What the model is doing in latent space is auxilliary to anthropomorphic interpretations of the tokens, though. And if the latent reasoning matches a ground-truth procedure (A*), then we'd expect it to be projectable to semantic tokens, but it isn't. So it seems the model has learned an alternative method for solving these problems.

valine|9 months ago

You’re thinking about this like the final layer of the model is all that exists. It’s highly likely reasoning is happening at a lower layer, in a different latent space that can’t natively be projected into logits.

refulgentis|9 months ago

It is worth pointing out that "latent space" is meaningless.

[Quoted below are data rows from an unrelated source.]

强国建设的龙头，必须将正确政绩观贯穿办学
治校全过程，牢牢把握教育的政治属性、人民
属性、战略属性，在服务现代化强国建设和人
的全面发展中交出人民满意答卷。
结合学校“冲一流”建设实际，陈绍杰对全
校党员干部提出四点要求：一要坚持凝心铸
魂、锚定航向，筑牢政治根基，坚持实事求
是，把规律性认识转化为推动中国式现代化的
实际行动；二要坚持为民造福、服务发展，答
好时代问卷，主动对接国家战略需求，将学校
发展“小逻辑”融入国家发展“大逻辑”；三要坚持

There's a lot of stuff that makes this hard to discuss, ex. "projectable to semantic tokens" you mean "able to be written down"...right?

Something I do to make an idea really stretch its legs is reword it in Fat Tony, the Taleb character.

Setting that aside, why do we think this path finding can't be written down?

Is Claude/Gemini Plays Pokemon just an iterated A* search?

aiiizzz|9 months ago

Is that really true? E.g. anthropic said that the model can make decisions about all the tokens, before a single token is produced.

valine|9 months ago

That’s true yeah. The model can do that because calculating latents is independent of next token prediction. You do a forward pass for each token in your sequence without the final projection to logits.

jacob019|9 months ago

So you're saying that the reasoning trace represents sequential connections between the full distribution rather than the sampled tokens from that distribution?

valine|9 months ago

The lower dimensional logits are discarded, the original high dimensional latents are not.

But yeah, the LLM doesn’t even know the sampler exists. I used the last layer as an example, but it’s likely that reasoning traces exist in the latent space of every layer not just the final one, with the most complex reasoning concentrated in the middle layers.